● Trecho:
▼
Outro elemento apontado pelo Departamento Intersindical de Estatística e Estudos Socioeconômicos – Dieese é que, em função da elevação do preço dos alimentos, o valor de 400 reais – se for aprovado – corresponde a 60% de uma cesta básica que é insuficiente no sentido de pensar a alimentação saudável, porque é uma cesta carregada de carboidratos, gorduras e açúcar, que é a base dos produtos ultraprocessados e tem sido bastante questionada. Ou seja, ela é muito pobre em termos nutricionais: praticamente não tem produtos frescos, frutas, verduras e legumes. Em São Paulo, por exemplo, a cesta básica está custando em torno de 670 reais. Com 400 reais seria possível comprar 60% dela. Um salário mínimo decente para cobrir toda as despesas de uma família de quatro pessoas com dignidade do ponto de vista da justiça social, teria que ser 5,5 vezes o valor do atual, ou seja, teria que ser um salário de aproximadamente 5.500 reais. Esses dados mostram o quanto é dramático o que estamos vivendo.
PAA
Há duas questões envolvidas na MP 1601. De um lado, o PAA está sendo substituído pelo Alimenta Brasil, que não sabemos o que será porque foi feito um “Control + C, Control + V” da estrutura de gestão e das modalidades do PAA, deixando de fora a modalidade de sementes crioulas – e eu não vejo isso como um problema porque particularmente acho que a modalidade de sementes crioulas do PAA, da forma como foi constituída a partir de 2015, é muito mais problemática do que a forma como era operacionalizada antes. Mas sem entrar em detalhes, a temática sementes crioulas ficou secundarizada no debate do novo programa, o que é um problema a mais no sentido das incertezas.
Não sabemos quanto de recursos haverá para o Alimenta Brasil e como o programa será regulamentado, porque estão dispostas as nomenclaturas, mas não a arquitetura dessa institucionalidade. Não sabemos como serão realizadas as compras com doações simultâneas e aí poderá, de fato, ter mudanças muito significativas. O programa foi muito mal pensado, malfeito e não há nenhuma justificativa plausível para ter sido criado em detrimento do PAA.
O PAA precisava ser revisto, sim, porque depois da criminalização que ele sofreu a partir de 2013, teve muitos retrocessos no sentido normativo. Ao invés de avançar na perspectiva de fomento e valorização de processos de controle social, foi implementada uma série de exigências documentais e outras que pioraram o funcionamento do programa. Nesse sentido, a revisão do PAA passa por retornar às diretrizes do programa elaboradas em 2003 e aperfeiçoadas até 2005. Nessa época, o PAA funcionou muito bem – até 2013.
Penduricalhos
Outra questão que está em debate – e isso está vinculado ao Auxílio Brasil – são os penduricalhos prometidos nos auxílios. Isso gera um enorme problema de gestão, uma dispersão de recursos e de atuação do Estado, de públicos, de formas de ingresso ao programa. Nesse caso, especificamente, terá o Auxílio Produtivo Urbano e o Auxílio Produtivo Rural, que também têm muitos problemas. Dentre eles, a exigência de que, para ter acesso ao Auxílio Produtivo Urbano, a pessoa tenha que ter um emprego formal. É exatamente o inverso do que se precisa: conceder o auxílio para quem precisa, quem está na informalidade.
▲
● Dados brutos:
▼
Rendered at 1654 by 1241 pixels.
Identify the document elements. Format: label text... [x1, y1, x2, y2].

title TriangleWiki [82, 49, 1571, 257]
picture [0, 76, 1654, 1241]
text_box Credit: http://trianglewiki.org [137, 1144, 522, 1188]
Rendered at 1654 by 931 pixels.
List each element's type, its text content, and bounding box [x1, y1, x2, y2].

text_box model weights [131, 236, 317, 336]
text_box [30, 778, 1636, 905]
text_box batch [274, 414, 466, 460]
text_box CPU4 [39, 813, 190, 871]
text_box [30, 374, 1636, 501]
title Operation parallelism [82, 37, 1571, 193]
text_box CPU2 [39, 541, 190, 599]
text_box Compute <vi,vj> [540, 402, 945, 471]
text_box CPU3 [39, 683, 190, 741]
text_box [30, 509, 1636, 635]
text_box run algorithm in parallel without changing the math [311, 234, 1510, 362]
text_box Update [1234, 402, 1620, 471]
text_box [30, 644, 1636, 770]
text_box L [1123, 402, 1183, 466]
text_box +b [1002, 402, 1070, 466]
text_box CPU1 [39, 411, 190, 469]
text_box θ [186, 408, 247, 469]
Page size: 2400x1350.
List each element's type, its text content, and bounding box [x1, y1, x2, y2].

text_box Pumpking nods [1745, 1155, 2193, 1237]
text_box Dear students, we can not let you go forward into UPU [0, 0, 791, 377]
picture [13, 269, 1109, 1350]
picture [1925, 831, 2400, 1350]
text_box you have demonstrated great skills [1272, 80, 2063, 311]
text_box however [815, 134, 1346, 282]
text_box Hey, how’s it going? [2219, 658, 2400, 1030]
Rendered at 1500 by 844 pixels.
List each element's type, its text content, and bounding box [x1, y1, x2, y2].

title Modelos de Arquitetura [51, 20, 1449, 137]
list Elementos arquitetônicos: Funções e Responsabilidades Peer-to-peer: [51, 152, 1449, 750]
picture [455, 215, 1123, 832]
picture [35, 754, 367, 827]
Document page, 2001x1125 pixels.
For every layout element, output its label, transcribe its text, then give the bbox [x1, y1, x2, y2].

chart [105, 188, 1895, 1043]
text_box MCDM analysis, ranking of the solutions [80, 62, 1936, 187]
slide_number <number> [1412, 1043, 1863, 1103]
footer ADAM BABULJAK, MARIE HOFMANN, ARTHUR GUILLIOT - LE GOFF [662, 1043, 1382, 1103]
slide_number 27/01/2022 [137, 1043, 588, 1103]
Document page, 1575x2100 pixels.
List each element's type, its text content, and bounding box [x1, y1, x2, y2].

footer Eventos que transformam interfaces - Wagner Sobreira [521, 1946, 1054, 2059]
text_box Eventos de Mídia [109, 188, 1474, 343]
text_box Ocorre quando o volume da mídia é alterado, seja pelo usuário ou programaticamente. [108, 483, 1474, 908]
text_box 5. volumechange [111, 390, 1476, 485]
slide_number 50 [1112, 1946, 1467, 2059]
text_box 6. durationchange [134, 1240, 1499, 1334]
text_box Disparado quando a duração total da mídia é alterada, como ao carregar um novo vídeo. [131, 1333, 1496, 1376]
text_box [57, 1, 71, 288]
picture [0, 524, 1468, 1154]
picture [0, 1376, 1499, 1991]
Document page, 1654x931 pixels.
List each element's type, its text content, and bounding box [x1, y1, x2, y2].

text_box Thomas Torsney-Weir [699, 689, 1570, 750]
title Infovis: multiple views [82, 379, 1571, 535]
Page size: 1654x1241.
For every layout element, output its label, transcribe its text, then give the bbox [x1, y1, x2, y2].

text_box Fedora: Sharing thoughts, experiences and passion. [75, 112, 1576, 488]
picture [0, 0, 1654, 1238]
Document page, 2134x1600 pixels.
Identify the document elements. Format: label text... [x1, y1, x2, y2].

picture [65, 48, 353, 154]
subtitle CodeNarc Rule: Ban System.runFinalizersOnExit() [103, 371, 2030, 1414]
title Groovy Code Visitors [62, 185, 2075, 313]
▲
● Lista de exercícios:
A – Segundo o trecho, quanto está custando a cesta básica em São Paulo?
B – Reproduza fielmente a passagem do trecho que vai de "Não sabemos quanto" até "detrimento do PAA.".
Responda com base somente no trecho, sem recorrer à listagem.

● Resultados finais:
A – Em torno de 670 reais.

B –
Não sabemos quanto de recursos haverá para o Alimenta Brasil e como o programa será regulamentado, porque estão dispostas as nomenclaturas, mas não a arquitetura dessa institucionalidade. Não sabemos como serão realizadas as compras com doações simultâneas e aí poderá, de fato, ter mudanças muito significativas. O programa foi muito mal pensado, malfeito e não há nenhuma justificativa plausível para ter sido criado em detrimento do PAA.